**TASK BRIEF:**
Retype the lines below exactly, but only those from the line that has "17: (283, 567, 0.34)" through the line that has "55: (271, 435, 0.40)". Omit every picture.
════
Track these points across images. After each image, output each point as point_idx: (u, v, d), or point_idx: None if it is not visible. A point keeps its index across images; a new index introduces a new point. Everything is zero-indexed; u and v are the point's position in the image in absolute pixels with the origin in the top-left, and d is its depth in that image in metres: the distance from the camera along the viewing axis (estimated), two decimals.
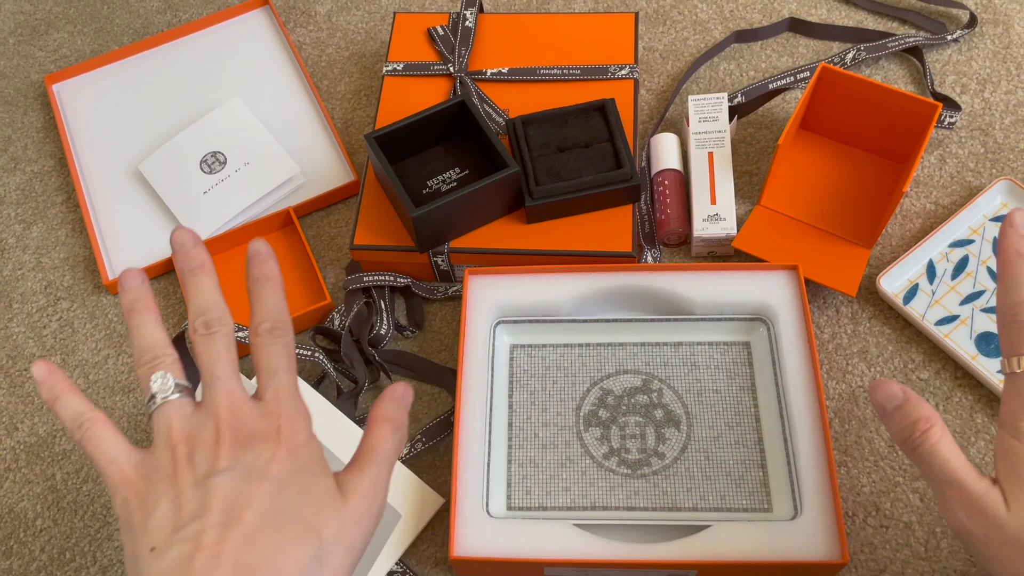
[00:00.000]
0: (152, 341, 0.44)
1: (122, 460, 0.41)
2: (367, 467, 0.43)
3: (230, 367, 0.43)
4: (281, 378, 0.43)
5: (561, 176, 0.70)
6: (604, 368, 0.65)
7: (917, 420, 0.45)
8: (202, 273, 0.45)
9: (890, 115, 0.70)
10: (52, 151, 0.86)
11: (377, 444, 0.44)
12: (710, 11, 0.87)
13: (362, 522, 0.42)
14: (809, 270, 0.68)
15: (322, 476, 0.41)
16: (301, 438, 0.42)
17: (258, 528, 0.38)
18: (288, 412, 0.42)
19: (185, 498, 0.39)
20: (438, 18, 0.82)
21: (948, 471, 0.43)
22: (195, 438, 0.41)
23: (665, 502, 0.60)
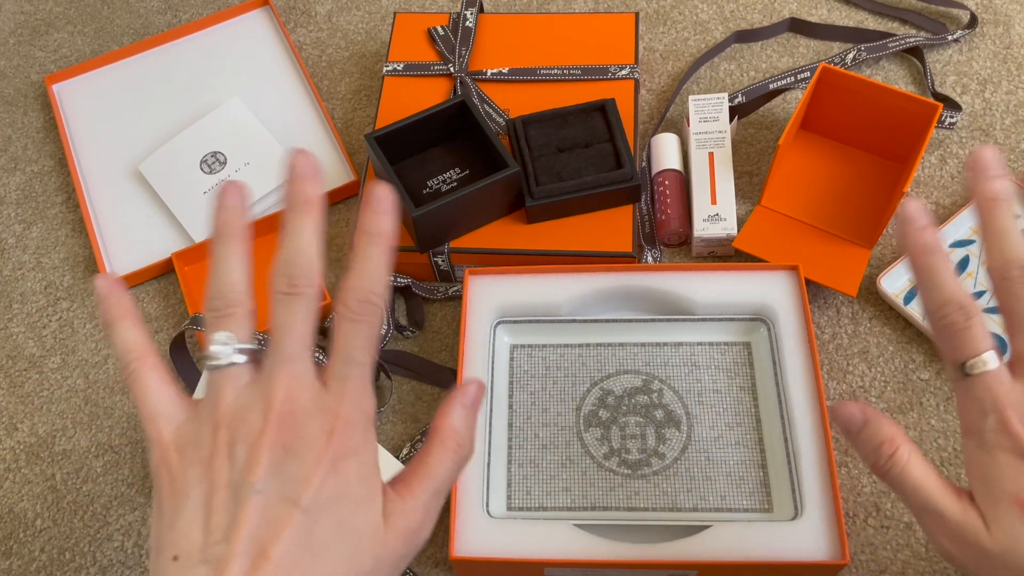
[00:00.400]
0: (227, 283, 0.38)
1: (163, 419, 0.37)
2: (421, 495, 0.37)
3: (302, 342, 0.37)
4: (354, 368, 0.37)
5: (561, 176, 0.70)
6: (604, 368, 0.65)
7: (881, 444, 0.41)
8: (308, 212, 0.38)
9: (891, 115, 0.70)
10: (52, 151, 0.86)
11: (438, 468, 0.38)
12: (710, 11, 0.87)
13: (399, 561, 0.37)
14: (810, 270, 0.68)
15: (365, 505, 0.36)
16: (354, 444, 0.36)
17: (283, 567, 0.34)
18: (348, 411, 0.36)
19: (217, 501, 0.35)
20: (438, 18, 0.82)
21: (922, 497, 0.40)
22: (240, 422, 0.36)
23: (665, 502, 0.60)
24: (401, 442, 0.67)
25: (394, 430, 0.68)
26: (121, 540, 0.65)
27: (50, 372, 0.73)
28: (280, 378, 0.36)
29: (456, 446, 0.39)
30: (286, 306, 0.37)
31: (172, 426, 0.37)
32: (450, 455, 0.39)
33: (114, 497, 0.67)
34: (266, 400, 0.36)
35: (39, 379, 0.73)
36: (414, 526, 0.37)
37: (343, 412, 0.36)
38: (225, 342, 0.37)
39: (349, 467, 0.36)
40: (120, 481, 0.68)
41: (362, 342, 0.37)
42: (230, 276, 0.39)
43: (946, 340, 0.40)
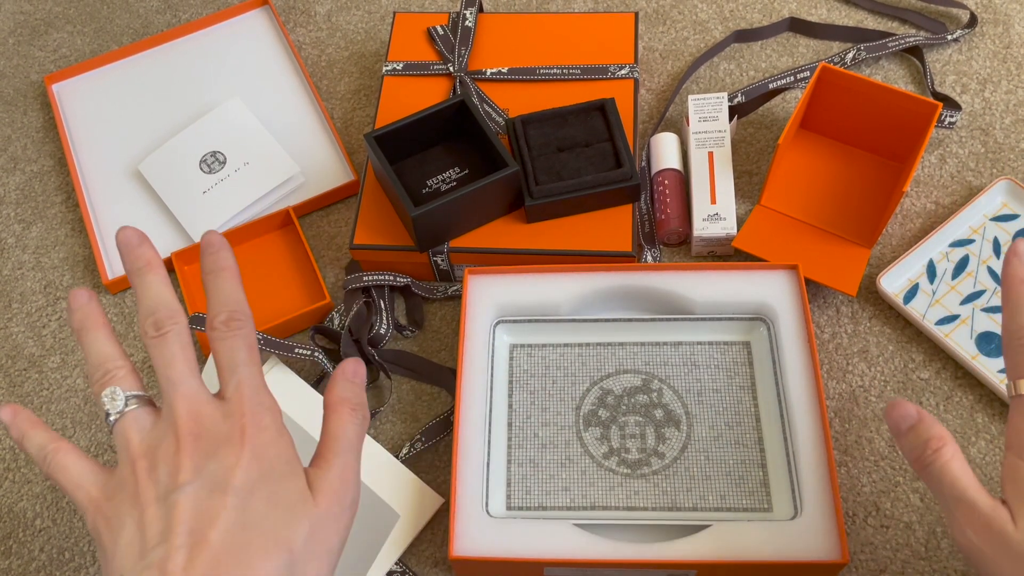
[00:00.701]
0: (102, 356, 0.42)
1: (88, 482, 0.40)
2: (332, 459, 0.41)
3: (187, 368, 0.41)
4: (242, 373, 0.41)
5: (561, 176, 0.70)
6: (604, 368, 0.65)
7: (929, 439, 0.45)
8: (148, 271, 0.43)
9: (890, 115, 0.70)
10: (52, 151, 0.86)
11: (338, 432, 0.42)
12: (710, 11, 0.87)
13: (336, 520, 0.40)
14: (809, 270, 0.68)
15: (291, 477, 0.40)
16: (268, 436, 0.40)
17: (224, 548, 0.36)
18: (252, 409, 0.40)
19: (149, 517, 0.37)
20: (438, 18, 0.82)
21: (958, 489, 0.44)
22: (155, 450, 0.39)
23: (665, 502, 0.60)
24: (401, 441, 0.67)
25: (393, 429, 0.68)
26: None
27: (50, 372, 0.73)
28: (178, 401, 0.40)
29: (349, 410, 0.43)
30: (160, 346, 0.41)
31: (97, 485, 0.40)
32: (345, 418, 0.43)
33: None
34: (173, 424, 0.39)
35: (39, 379, 0.73)
36: (337, 486, 0.41)
37: (247, 411, 0.40)
38: (113, 395, 0.41)
39: (268, 451, 0.39)
40: None
41: (241, 352, 0.41)
42: (100, 350, 0.42)
43: (1015, 358, 0.46)
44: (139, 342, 0.74)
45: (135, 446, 0.39)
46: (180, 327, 0.41)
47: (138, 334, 0.74)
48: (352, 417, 0.43)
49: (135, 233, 0.43)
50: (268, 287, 0.75)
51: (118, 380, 0.41)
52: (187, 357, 0.41)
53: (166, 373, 0.40)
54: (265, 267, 0.76)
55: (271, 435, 0.40)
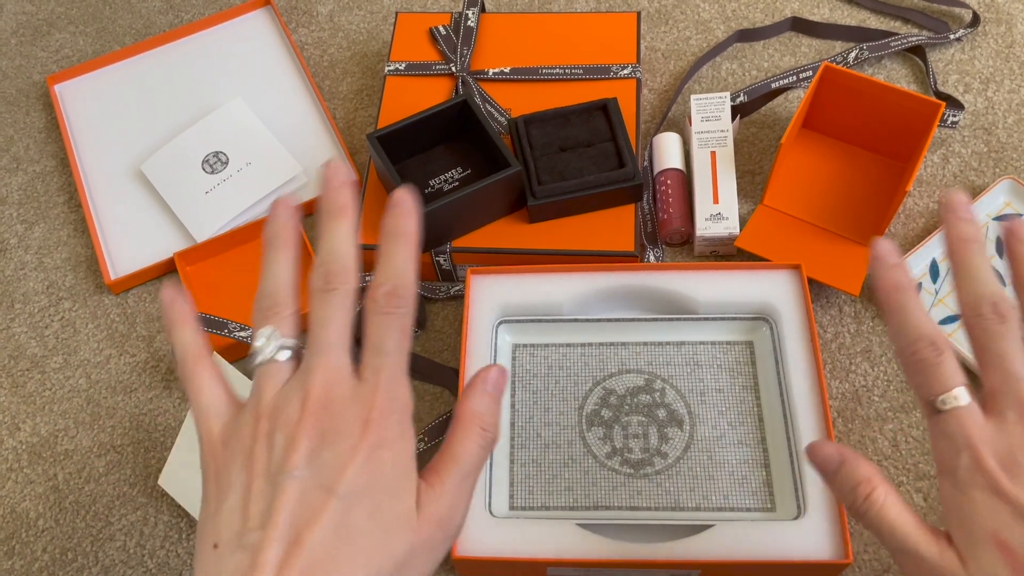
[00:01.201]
0: (274, 286, 0.40)
1: (213, 415, 0.39)
2: (449, 481, 0.38)
3: (339, 336, 0.38)
4: (386, 357, 0.38)
5: (563, 175, 0.70)
6: (607, 368, 0.65)
7: (857, 484, 0.41)
8: (340, 216, 0.40)
9: (893, 114, 0.70)
10: (54, 151, 0.86)
11: (463, 451, 0.39)
12: (712, 10, 0.87)
13: (433, 550, 0.37)
14: (812, 269, 0.67)
15: (400, 494, 0.37)
16: (388, 436, 0.37)
17: (318, 555, 0.34)
18: (383, 402, 0.37)
19: (255, 491, 0.36)
20: (440, 18, 0.82)
21: (898, 538, 0.40)
22: (279, 413, 0.37)
23: (668, 502, 0.60)
24: None
25: None
26: (123, 540, 0.65)
27: (52, 372, 0.73)
28: (317, 369, 0.37)
29: (480, 429, 0.39)
30: (322, 302, 0.38)
31: (221, 421, 0.39)
32: (474, 439, 0.39)
33: (116, 497, 0.67)
34: (304, 391, 0.37)
35: (41, 379, 0.73)
36: (444, 512, 0.38)
37: (378, 402, 0.37)
38: (268, 337, 0.38)
39: (384, 456, 0.36)
40: (122, 481, 0.68)
41: (393, 334, 0.38)
42: (277, 278, 0.40)
43: (917, 376, 0.40)
44: (139, 342, 0.74)
45: (265, 400, 0.38)
46: (348, 288, 0.39)
47: (140, 334, 0.74)
48: (481, 438, 0.39)
49: (340, 172, 0.41)
50: None
51: (280, 320, 0.39)
52: (343, 324, 0.38)
53: (317, 333, 0.38)
54: None
55: (392, 435, 0.37)
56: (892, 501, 0.40)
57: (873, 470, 0.41)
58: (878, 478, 0.41)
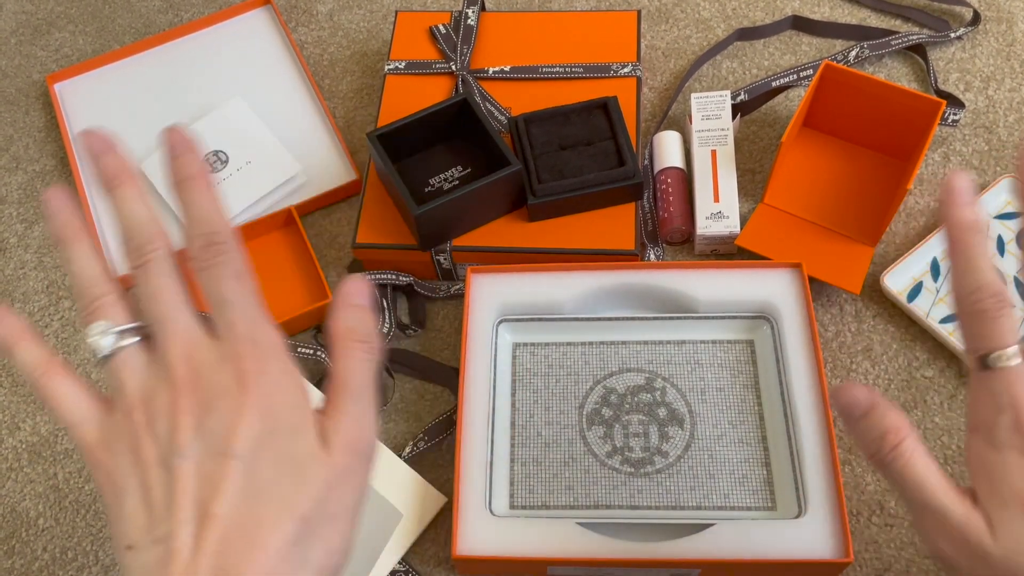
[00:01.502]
0: (85, 279, 0.37)
1: (84, 423, 0.37)
2: (345, 406, 0.36)
3: (174, 301, 0.36)
4: (232, 307, 0.36)
5: (563, 174, 0.70)
6: (607, 366, 0.65)
7: (885, 432, 0.39)
8: (121, 185, 0.38)
9: (894, 113, 0.70)
10: (53, 151, 0.86)
11: (347, 370, 0.37)
12: (713, 9, 0.87)
13: (353, 474, 0.36)
14: (813, 268, 0.67)
15: (300, 430, 0.35)
16: (270, 380, 0.35)
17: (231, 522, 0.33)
18: (250, 349, 0.35)
19: (152, 481, 0.34)
20: (440, 16, 0.82)
21: (924, 494, 0.38)
22: (151, 399, 0.35)
23: (668, 501, 0.60)
24: (404, 440, 0.67)
25: (397, 428, 0.68)
26: None
27: None
28: (170, 342, 0.36)
29: (359, 344, 0.37)
30: (143, 276, 0.37)
31: (94, 426, 0.37)
32: (356, 355, 0.37)
33: None
34: (167, 368, 0.35)
35: None
36: (352, 437, 0.36)
37: (243, 351, 0.35)
38: (103, 331, 0.37)
39: (272, 402, 0.35)
40: None
41: (228, 282, 0.36)
42: (84, 271, 0.38)
43: (973, 327, 0.39)
44: None
45: (130, 392, 0.36)
46: (163, 252, 0.37)
47: None
48: (362, 352, 0.37)
49: (99, 139, 0.38)
50: (270, 286, 0.75)
51: (106, 311, 0.37)
52: (174, 288, 0.37)
53: (152, 309, 0.36)
54: (267, 266, 0.76)
55: (274, 378, 0.35)
56: (920, 454, 0.39)
57: (903, 420, 0.39)
58: (907, 429, 0.39)
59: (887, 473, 0.40)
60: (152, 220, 0.38)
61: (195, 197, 0.37)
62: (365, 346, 0.38)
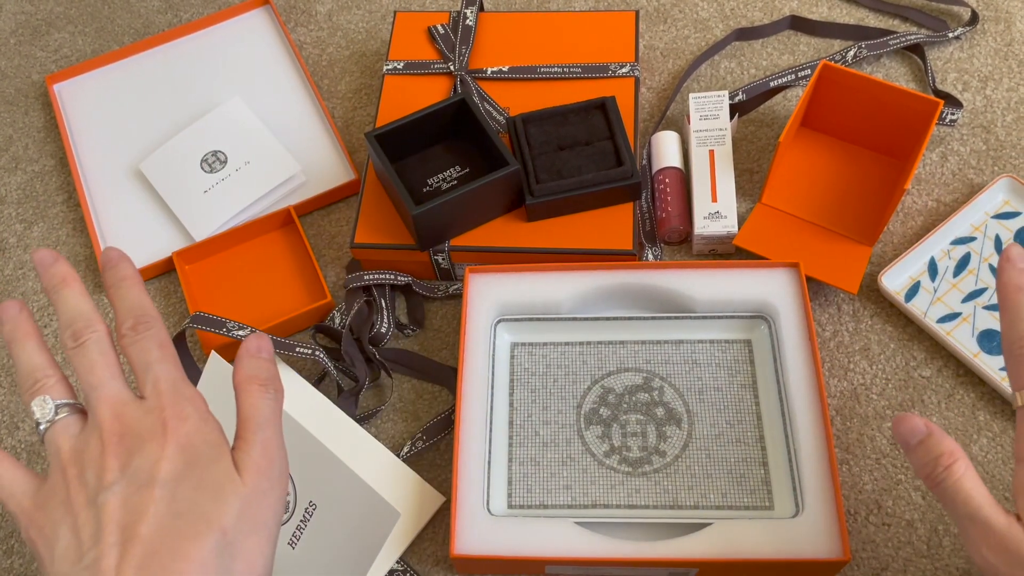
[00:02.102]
0: (31, 366, 0.43)
1: (19, 491, 0.41)
2: (251, 437, 0.42)
3: (108, 372, 0.42)
4: (157, 369, 0.41)
5: (562, 174, 0.70)
6: (605, 366, 0.65)
7: (940, 455, 0.44)
8: (63, 287, 0.44)
9: (892, 112, 0.70)
10: (53, 151, 0.86)
11: (252, 410, 0.43)
12: (711, 9, 0.87)
13: (265, 495, 0.41)
14: (810, 268, 0.67)
15: (216, 460, 0.40)
16: (191, 425, 0.40)
17: (155, 539, 0.37)
18: (171, 402, 0.41)
19: (81, 521, 0.38)
20: (438, 17, 0.82)
21: (971, 507, 0.43)
22: (82, 455, 0.40)
23: (666, 500, 0.60)
24: (402, 440, 0.67)
25: (395, 428, 0.68)
26: None
27: None
28: (101, 404, 0.40)
29: (259, 386, 0.43)
30: (80, 355, 0.42)
31: (29, 495, 0.41)
32: (256, 394, 0.43)
33: None
34: (98, 427, 0.40)
35: None
36: (260, 462, 0.41)
37: (167, 404, 0.40)
38: (42, 403, 0.41)
39: (192, 439, 0.40)
40: None
41: (153, 351, 0.42)
42: (30, 361, 0.43)
43: (1017, 368, 0.45)
44: None
45: (65, 453, 0.40)
46: (99, 335, 0.42)
47: None
48: (263, 393, 0.43)
49: (48, 254, 0.44)
50: (269, 286, 0.75)
51: (48, 389, 0.42)
52: (108, 363, 0.42)
53: (88, 379, 0.41)
54: (266, 266, 0.76)
55: (194, 423, 0.41)
56: (971, 475, 0.44)
57: (956, 446, 0.45)
58: (959, 453, 0.44)
59: (940, 490, 0.44)
60: (92, 311, 0.43)
61: (125, 293, 0.44)
62: (266, 387, 0.43)
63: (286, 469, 0.43)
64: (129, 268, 0.44)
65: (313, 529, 0.59)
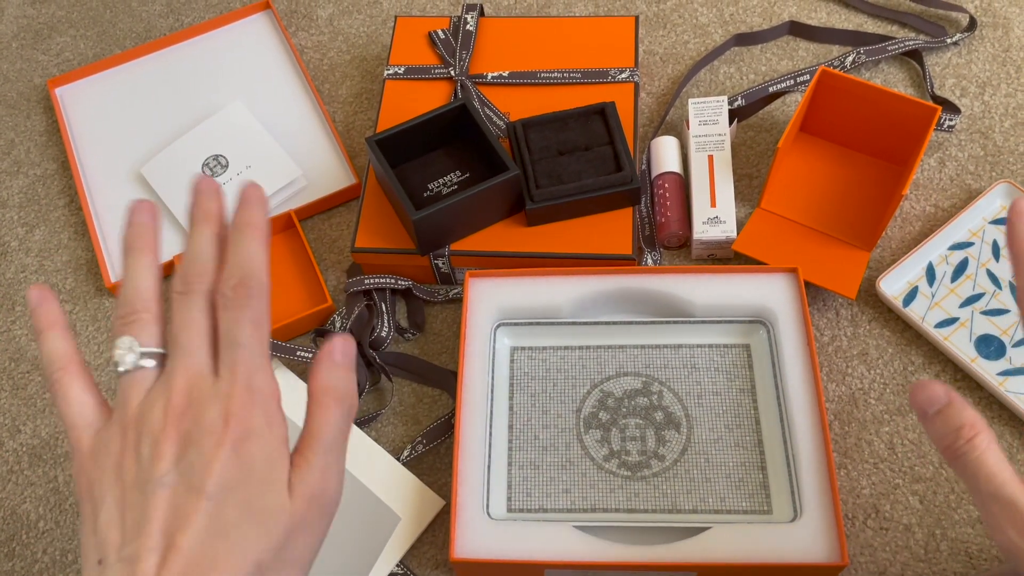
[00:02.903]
0: (133, 292, 0.39)
1: (82, 426, 0.39)
2: (314, 459, 0.38)
3: (200, 337, 0.38)
4: (241, 352, 0.38)
5: (561, 179, 0.70)
6: (604, 370, 0.66)
7: (961, 427, 0.41)
8: (203, 223, 0.40)
9: (890, 118, 0.70)
10: (55, 154, 0.86)
11: (322, 427, 0.39)
12: (710, 15, 0.88)
13: (311, 527, 0.38)
14: (809, 273, 0.68)
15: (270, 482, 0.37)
16: (252, 427, 0.37)
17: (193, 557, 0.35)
18: (241, 394, 0.37)
19: (128, 502, 0.36)
20: (439, 22, 0.82)
21: (995, 484, 0.40)
22: (144, 421, 0.37)
23: (665, 504, 0.60)
24: (402, 444, 0.67)
25: (395, 432, 0.68)
26: None
27: None
28: (178, 373, 0.38)
29: (335, 401, 0.39)
30: (181, 304, 0.39)
31: (90, 433, 0.39)
32: (331, 411, 0.39)
33: None
34: (166, 396, 0.37)
35: (42, 381, 0.73)
36: (316, 490, 0.38)
37: (236, 394, 0.37)
38: (129, 347, 0.38)
39: (251, 448, 0.37)
40: None
41: (245, 326, 0.38)
42: (137, 283, 0.40)
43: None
44: None
45: (131, 410, 0.38)
46: (204, 288, 0.39)
47: None
48: (338, 409, 0.39)
49: (209, 183, 0.41)
50: (270, 290, 0.75)
51: (140, 328, 0.39)
52: (204, 325, 0.38)
53: (177, 336, 0.38)
54: None
55: (257, 425, 0.37)
56: (994, 449, 0.41)
57: (979, 417, 0.41)
58: (982, 425, 0.41)
59: (960, 463, 0.41)
60: (213, 257, 0.40)
61: (246, 240, 0.39)
62: (342, 403, 0.39)
63: (338, 501, 0.39)
64: (262, 216, 0.40)
65: None
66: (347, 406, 0.40)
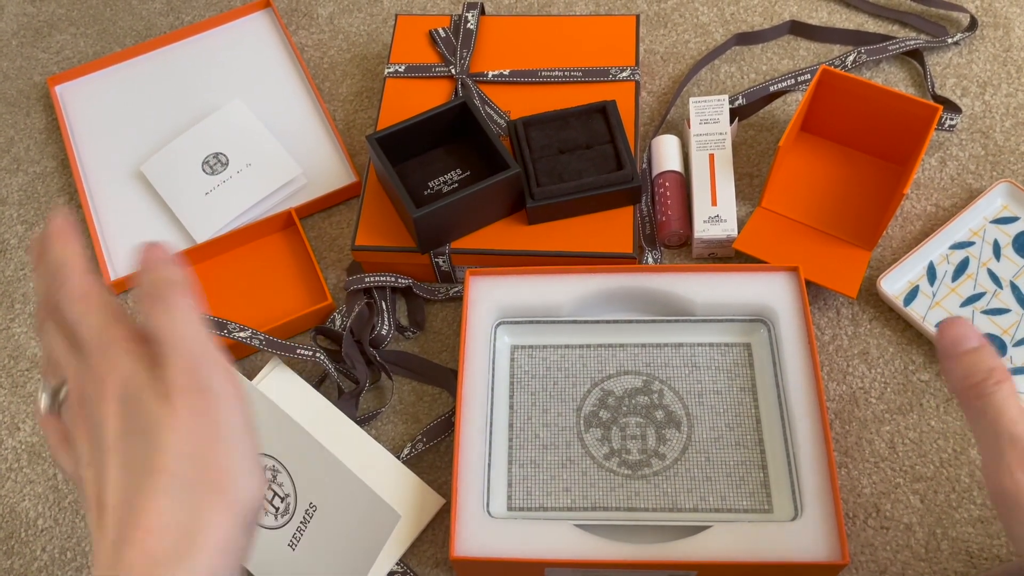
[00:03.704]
0: None
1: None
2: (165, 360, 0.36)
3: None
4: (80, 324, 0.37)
5: (562, 177, 0.70)
6: (605, 369, 0.66)
7: (993, 368, 0.41)
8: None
9: (891, 117, 0.70)
10: (54, 152, 0.86)
11: (158, 331, 0.36)
12: (711, 14, 0.88)
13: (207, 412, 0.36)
14: (810, 272, 0.68)
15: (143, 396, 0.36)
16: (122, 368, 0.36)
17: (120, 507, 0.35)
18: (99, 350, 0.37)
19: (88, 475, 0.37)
20: (440, 20, 0.82)
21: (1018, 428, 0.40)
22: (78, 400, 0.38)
23: (665, 503, 0.60)
24: (402, 442, 0.67)
25: (395, 430, 0.68)
26: None
27: None
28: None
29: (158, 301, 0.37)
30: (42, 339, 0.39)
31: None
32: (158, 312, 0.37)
33: None
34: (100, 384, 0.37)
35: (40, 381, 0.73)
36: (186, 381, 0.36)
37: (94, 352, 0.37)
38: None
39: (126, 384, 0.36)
40: None
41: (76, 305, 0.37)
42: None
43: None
44: None
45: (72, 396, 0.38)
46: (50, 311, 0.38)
47: None
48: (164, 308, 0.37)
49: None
50: (270, 288, 0.75)
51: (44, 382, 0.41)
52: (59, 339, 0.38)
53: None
54: (267, 268, 0.76)
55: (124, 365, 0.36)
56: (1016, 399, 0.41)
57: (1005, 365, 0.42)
58: (1010, 376, 0.42)
59: (983, 404, 0.41)
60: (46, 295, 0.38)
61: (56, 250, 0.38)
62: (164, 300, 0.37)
63: (231, 378, 0.36)
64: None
65: (313, 531, 0.60)
66: (172, 298, 0.37)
════
**ANSWER TO THE PROBLEM:**
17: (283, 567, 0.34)
18: (348, 411, 0.36)
19: (217, 501, 0.35)
20: (438, 18, 0.82)
21: (922, 497, 0.40)
22: (240, 422, 0.36)
23: (665, 502, 0.60)
24: (401, 442, 0.67)
25: (394, 430, 0.68)
26: (121, 540, 0.65)
27: (50, 372, 0.73)
28: (280, 378, 0.36)
29: (456, 446, 0.39)
30: (286, 306, 0.37)
31: (172, 426, 0.37)
32: (450, 455, 0.39)
33: (114, 497, 0.67)
34: (266, 400, 0.36)
35: (39, 379, 0.73)
36: (414, 526, 0.37)
37: (343, 412, 0.36)
38: (225, 342, 0.37)
39: (349, 467, 0.36)
40: (120, 481, 0.68)
41: (362, 342, 0.37)
42: (230, 276, 0.39)
43: (946, 340, 0.40)
[00:00.701]
0: (102, 356, 0.42)
1: (88, 482, 0.40)
2: (332, 459, 0.41)
3: (187, 368, 0.41)
4: (242, 373, 0.41)
5: (561, 176, 0.70)
6: (604, 368, 0.65)
7: (929, 439, 0.45)
8: (148, 271, 0.43)
9: (890, 115, 0.70)
10: (52, 151, 0.86)
11: (338, 432, 0.42)
12: (710, 11, 0.87)
13: (336, 520, 0.40)
14: (809, 270, 0.68)
15: (291, 477, 0.40)
16: (268, 436, 0.40)
17: (224, 548, 0.36)
18: (252, 409, 0.40)
19: (149, 517, 0.37)
20: (438, 18, 0.82)
21: (958, 489, 0.44)
22: (155, 450, 0.39)
23: (665, 502, 0.60)
24: (401, 441, 0.67)
25: (393, 429, 0.68)
26: None
27: (50, 372, 0.73)
28: (178, 401, 0.40)
29: (349, 410, 0.43)
30: (160, 346, 0.41)
31: (97, 485, 0.40)
32: (345, 418, 0.43)
33: None
34: (173, 424, 0.39)
35: (39, 379, 0.73)
36: (337, 486, 0.41)
37: (247, 411, 0.40)
38: (113, 395, 0.41)
39: (268, 451, 0.39)
40: None
41: (241, 352, 0.41)
42: (100, 350, 0.42)
43: (1015, 358, 0.46)
44: (139, 342, 0.74)
45: (135, 446, 0.39)
46: (180, 327, 0.41)
47: (138, 334, 0.74)
48: (352, 417, 0.43)
49: (135, 233, 0.43)
50: (268, 287, 0.75)
51: (118, 380, 0.41)
52: (187, 357, 0.41)
53: (166, 373, 0.40)
54: (265, 267, 0.76)
55: (271, 435, 0.40)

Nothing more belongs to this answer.